医師免許を得てから時をおかずに医事新報の定期読者となった。父に倣って、医師になれば医事新報を読むべきことを当然とも考えていた。
私の父は大正13年の京都帝国大学医学部卒で、昭和10年代から約20年間、公的病院の院長を務めた。私は子どもの頃から父が「醫事新報」を読んでいる姿をいろいろな機会によく見かけていた。当時の「醫事新報」はざら紙でとじ穴が二つ付いたうすっぺらな雑誌であったと思う。
父は隣県の病院まで約20年余、電車通勤で、車中では鞄から醫事新報を出して読んでいたのを、私は小学校の通学途上に同じ電車に乗っていてよく見ていた。戦後は国家試験前の1年間はインターン制で、父の病院も数名のインターンの方が実習にきていた。病院で父は診療中、インターンの指導にも当たっていたある日の指導中に、その朝の通勤車中で読んだ「醫事新報」の新しい学術治験について、父はあるインターンに質問をしたそうである。当時のその新しい治験について知る由もないそのインターン氏はぽかんとしていたようで、後に私が医師となって間もない勤務医の頃、ある宴会の席で、件のインターンであられた先生が父の思い出話をして下さった。「医事新報に書いてあるような新しい治験などインターンが知るわけないよね」と、笑いながら当時を懐かしそうに語っておられたことがあった。
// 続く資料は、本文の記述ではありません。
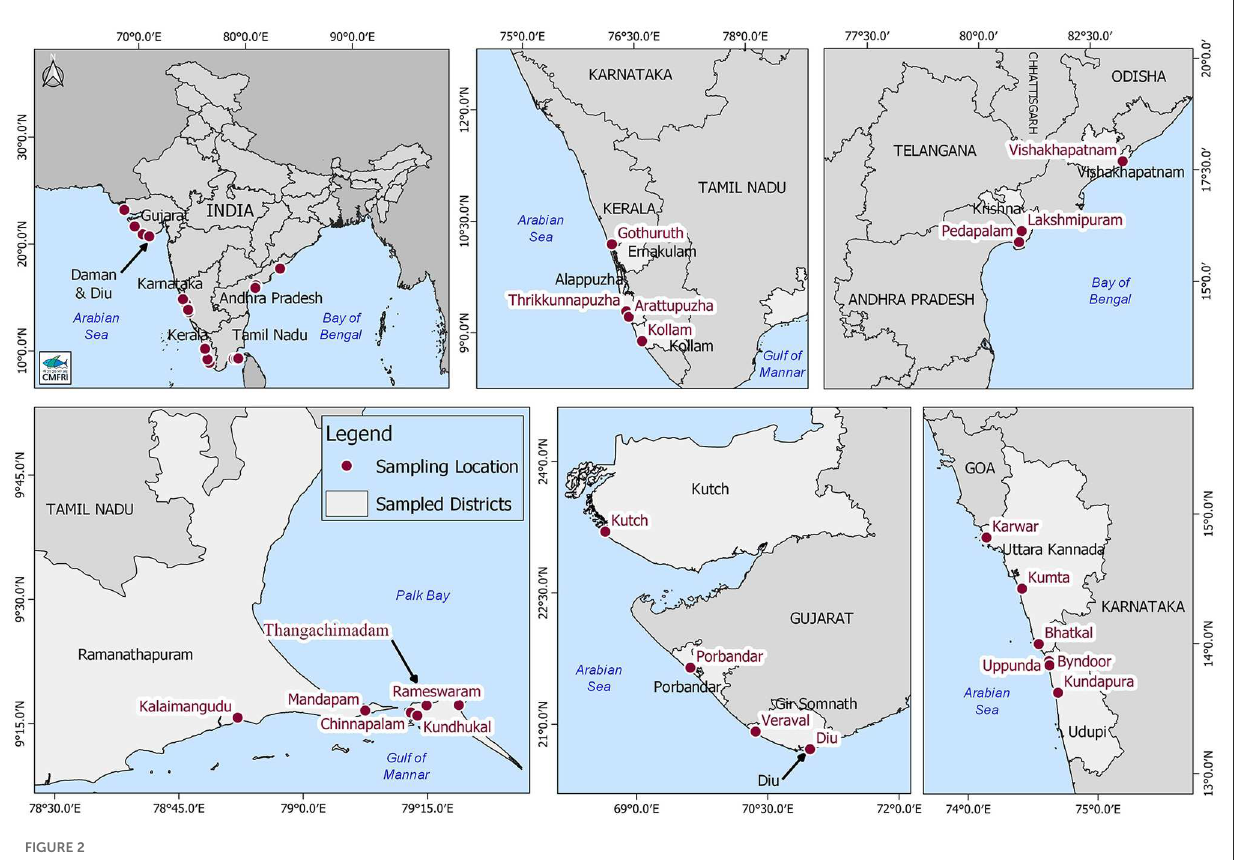
FIGURE2 Map depicting the sampling locations of the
私は開業医を20年余続けて後、62歳で開業を辞して、勤務医となるべく当時の医事新報の医師求人情報が縁で今の嵯峨野病院に勤務することとなった。また、院長となって15年間、毎年の「緑陰随筆」、「炉辺閑話」に欠かさず拙文を投稿し続けているが、81歳の今日まで医事新報とのご縁は続いている。